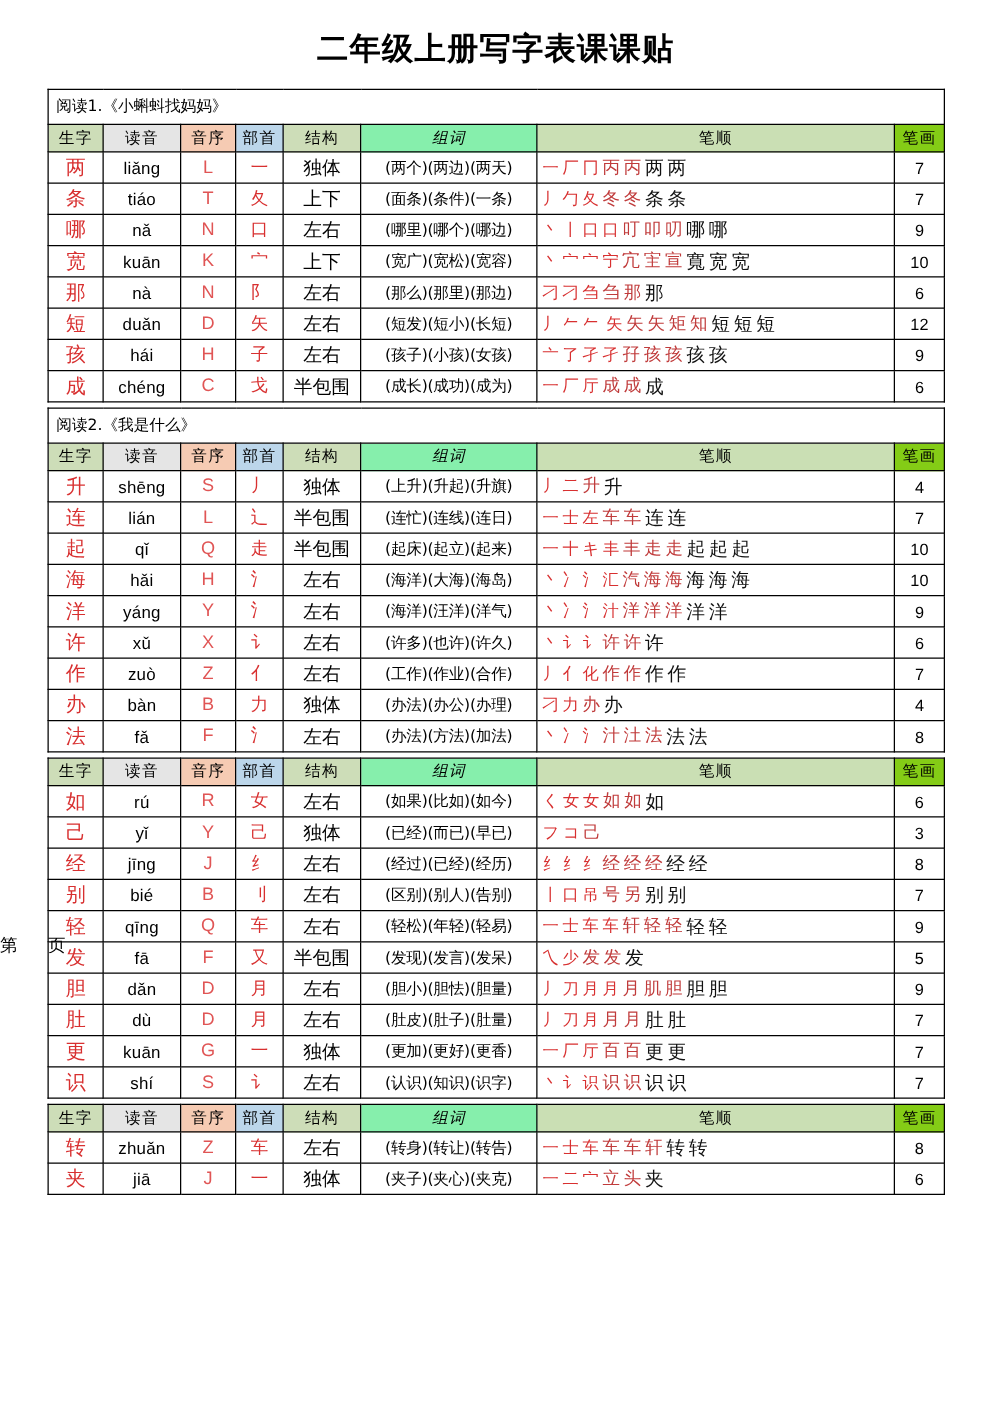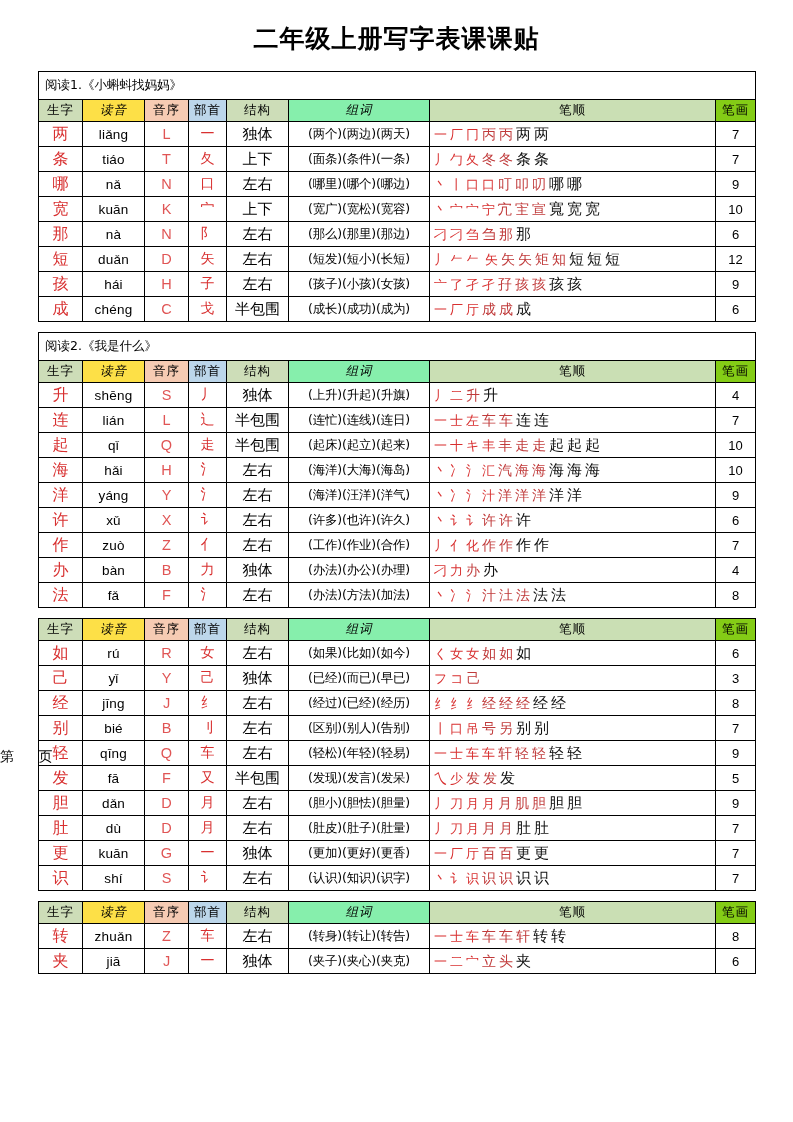"阅读1.《小蝌蚪找妈妈》" .lesson-block { margin-bottom: 10px -> 4px }
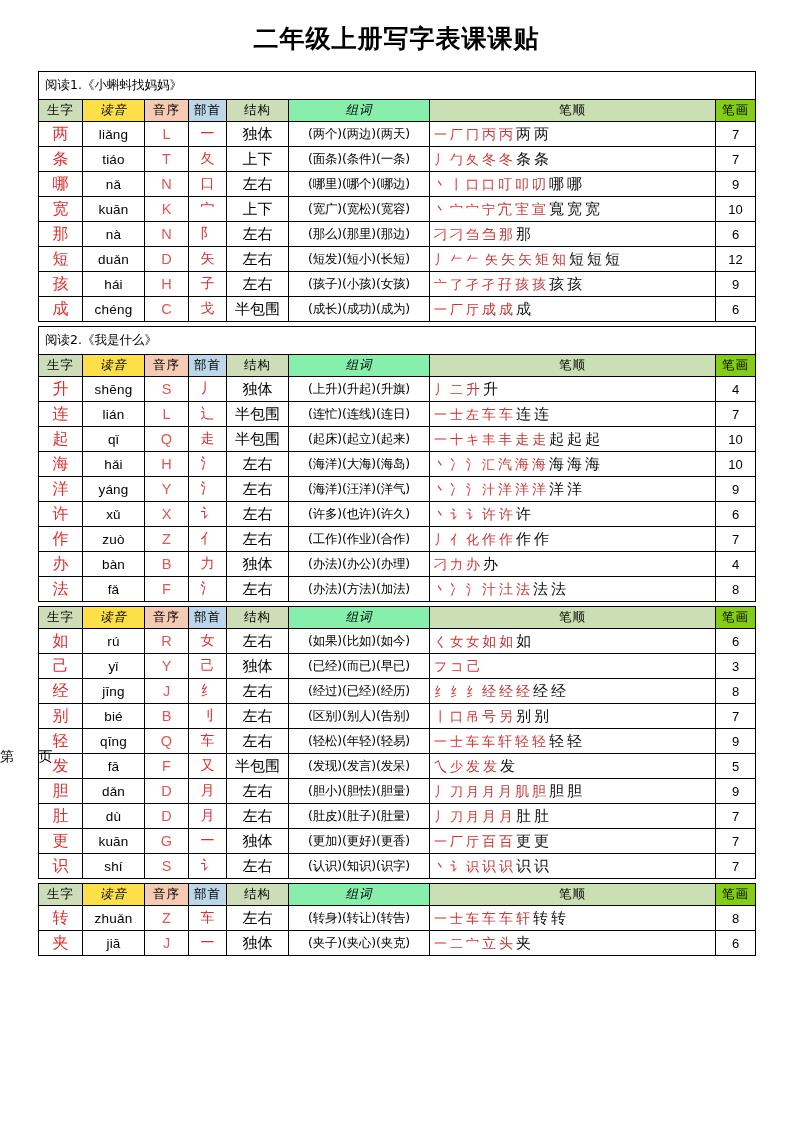"读音" .h-yin { background: #fde047 -> #e5e5e5; font-style: italic -> none }
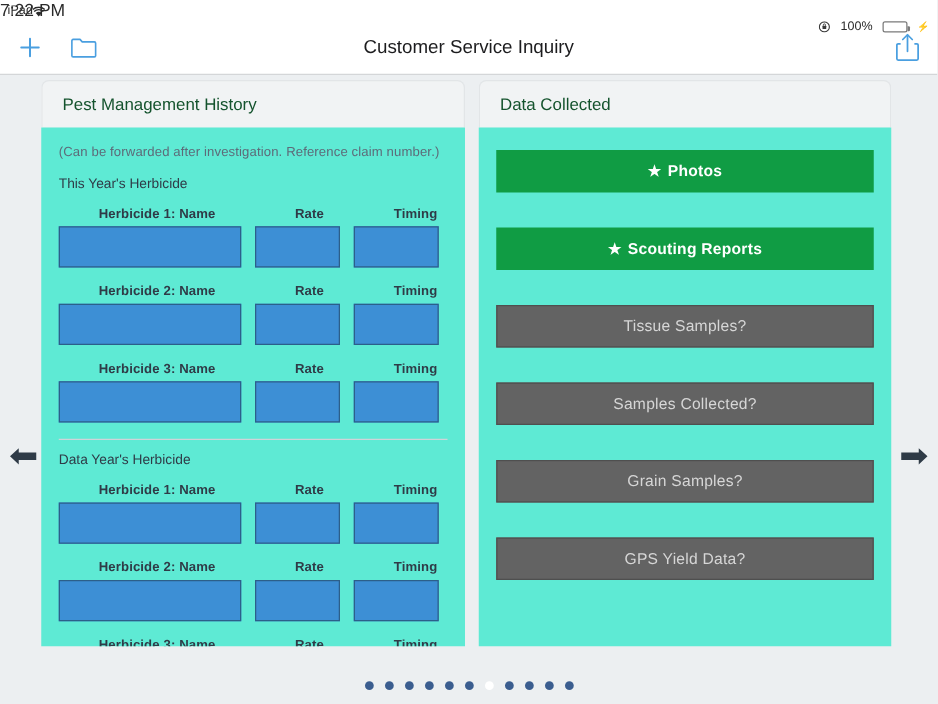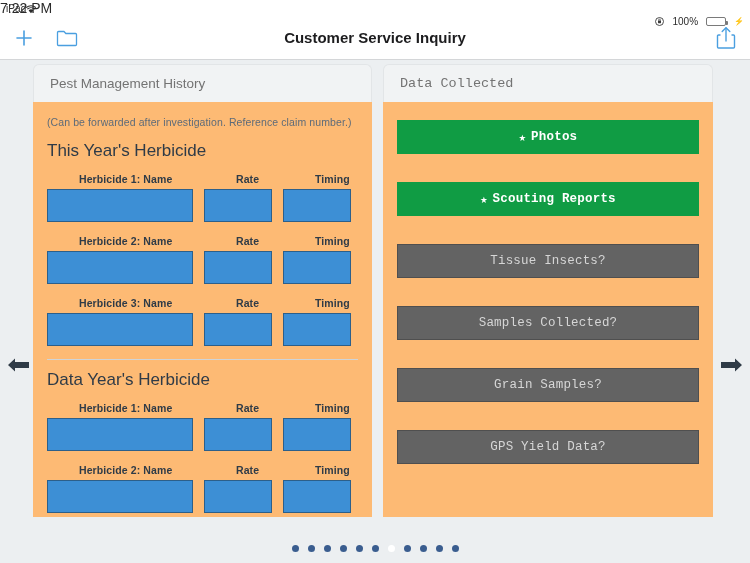"Customer Service Inquiry" .nav-title { font-weight: bold -> normal }
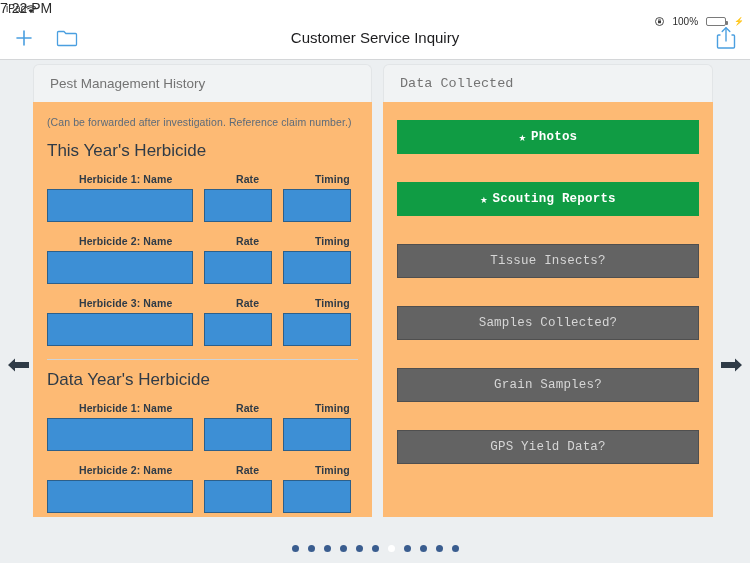"Pest Management History" .panel-header { color: #737373 -> #14532d }
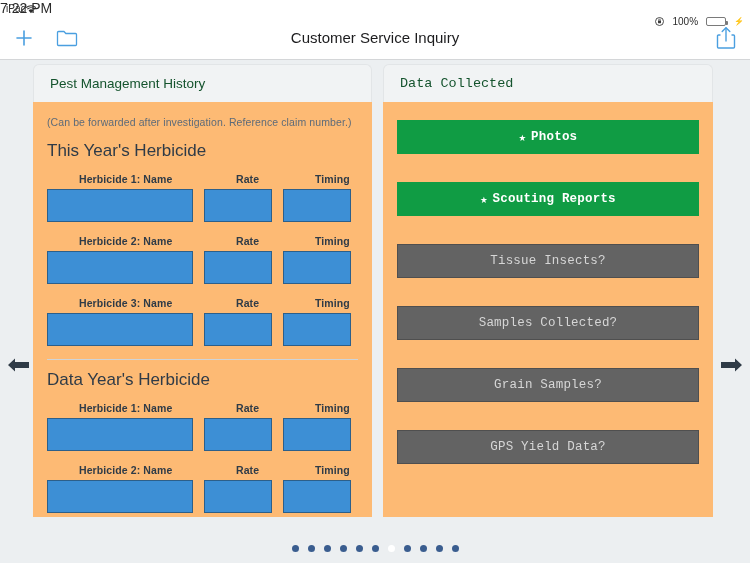"Data Collected" .panel-right { font-family: Liberation Mono, monospace -> none }
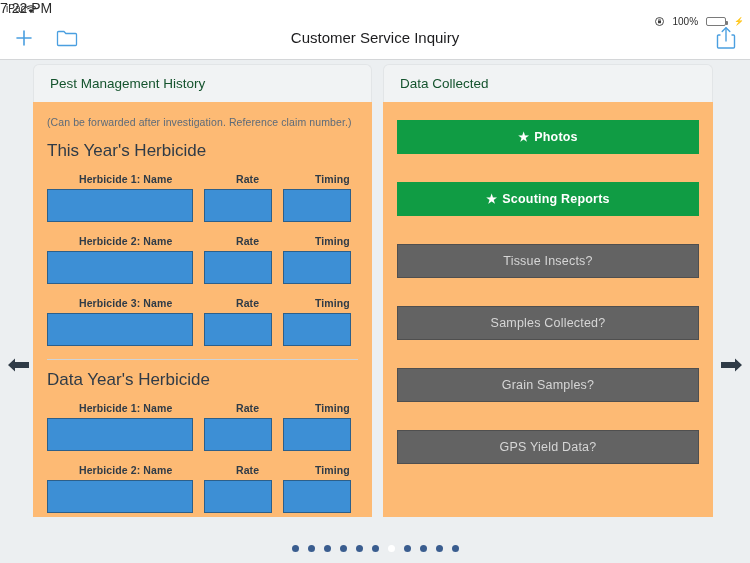"(Can be forwarded after investigation." .panel-body { background: #fdba74 -> #5eead4 }
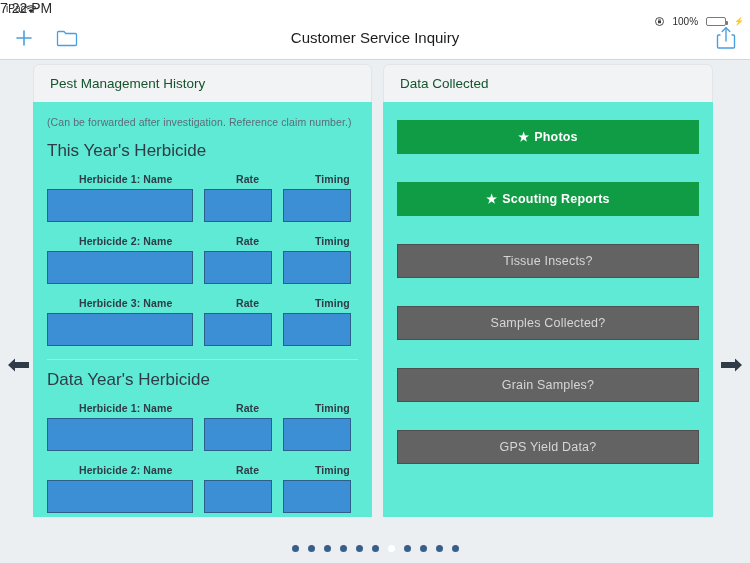"This Year's Herbicide" .section-title { font-size: 17px -> 11px }
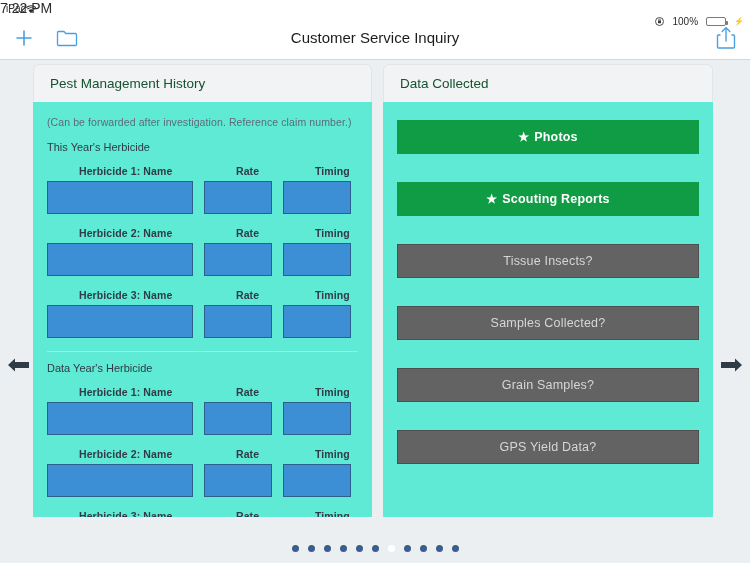"Tissue Insects?" span { text: Insects -> Samples }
════
• _Prompt_
The copy must match the listing above exactly, except that it holds no pictures.

• _Written response_
"阅读1.《小蝌蚪找妈妈》" .lesson-block { margin-bottom: 10px -> 4px }
"读音" .h-yin { background: #fde047 -> #e5e5e5; font-style: italic -> none }
"Customer Service Inquiry" .nav-title { font-weight: bold -> normal }
"Pest Management History" .panel-header { color: #737373 -> #14532d }
"Data Collected" .panel-right { font-family: Liberation Mono, monospace -> none }
"(Can be forwarded after investigation." .panel-body { background: #fdba74 -> #5eead4 }
"This Year's Herbicide" .section-title { font-size: 17px -> 11px }
"Tissue Insects?" span { text: Insects -> Samples }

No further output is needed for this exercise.